--- Begin Stored records ---

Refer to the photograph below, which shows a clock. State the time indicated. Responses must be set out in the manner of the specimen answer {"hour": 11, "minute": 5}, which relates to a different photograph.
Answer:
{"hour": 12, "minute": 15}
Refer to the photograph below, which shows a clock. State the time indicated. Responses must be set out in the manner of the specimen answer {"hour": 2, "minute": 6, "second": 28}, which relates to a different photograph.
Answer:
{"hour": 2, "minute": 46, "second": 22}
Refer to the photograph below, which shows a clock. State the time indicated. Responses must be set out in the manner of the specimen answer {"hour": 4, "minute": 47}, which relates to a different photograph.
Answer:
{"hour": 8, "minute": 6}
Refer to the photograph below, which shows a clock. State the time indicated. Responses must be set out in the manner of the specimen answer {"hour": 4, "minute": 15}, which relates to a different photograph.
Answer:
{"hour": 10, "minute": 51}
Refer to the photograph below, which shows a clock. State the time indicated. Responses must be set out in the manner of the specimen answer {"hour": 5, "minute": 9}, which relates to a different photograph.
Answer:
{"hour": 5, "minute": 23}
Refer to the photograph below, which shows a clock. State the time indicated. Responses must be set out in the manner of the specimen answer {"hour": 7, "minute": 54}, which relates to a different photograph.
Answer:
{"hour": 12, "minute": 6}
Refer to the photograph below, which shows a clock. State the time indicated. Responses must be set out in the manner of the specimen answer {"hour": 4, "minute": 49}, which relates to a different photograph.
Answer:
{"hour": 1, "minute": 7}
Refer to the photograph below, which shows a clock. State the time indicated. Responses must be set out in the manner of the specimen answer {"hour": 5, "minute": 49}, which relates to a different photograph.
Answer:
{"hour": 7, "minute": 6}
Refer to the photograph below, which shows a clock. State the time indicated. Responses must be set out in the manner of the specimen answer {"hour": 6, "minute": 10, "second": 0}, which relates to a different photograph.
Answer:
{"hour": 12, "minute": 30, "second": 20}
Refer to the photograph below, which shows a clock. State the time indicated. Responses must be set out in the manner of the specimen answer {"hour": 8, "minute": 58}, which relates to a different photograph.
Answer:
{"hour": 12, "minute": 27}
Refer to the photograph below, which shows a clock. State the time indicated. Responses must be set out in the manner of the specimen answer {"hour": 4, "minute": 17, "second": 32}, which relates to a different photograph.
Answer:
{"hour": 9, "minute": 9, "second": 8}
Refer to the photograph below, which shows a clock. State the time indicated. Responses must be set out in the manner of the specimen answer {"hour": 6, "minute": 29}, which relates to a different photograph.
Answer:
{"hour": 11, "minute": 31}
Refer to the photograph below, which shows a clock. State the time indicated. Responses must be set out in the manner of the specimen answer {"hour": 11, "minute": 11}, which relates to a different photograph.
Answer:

--- End Stored records ---

--- What the exercise asks ---
Count the lines of the data above that contain the string "second", treating uppercase and lowercase as different, and reply with only the number.

--- Answer to the exercise ---
6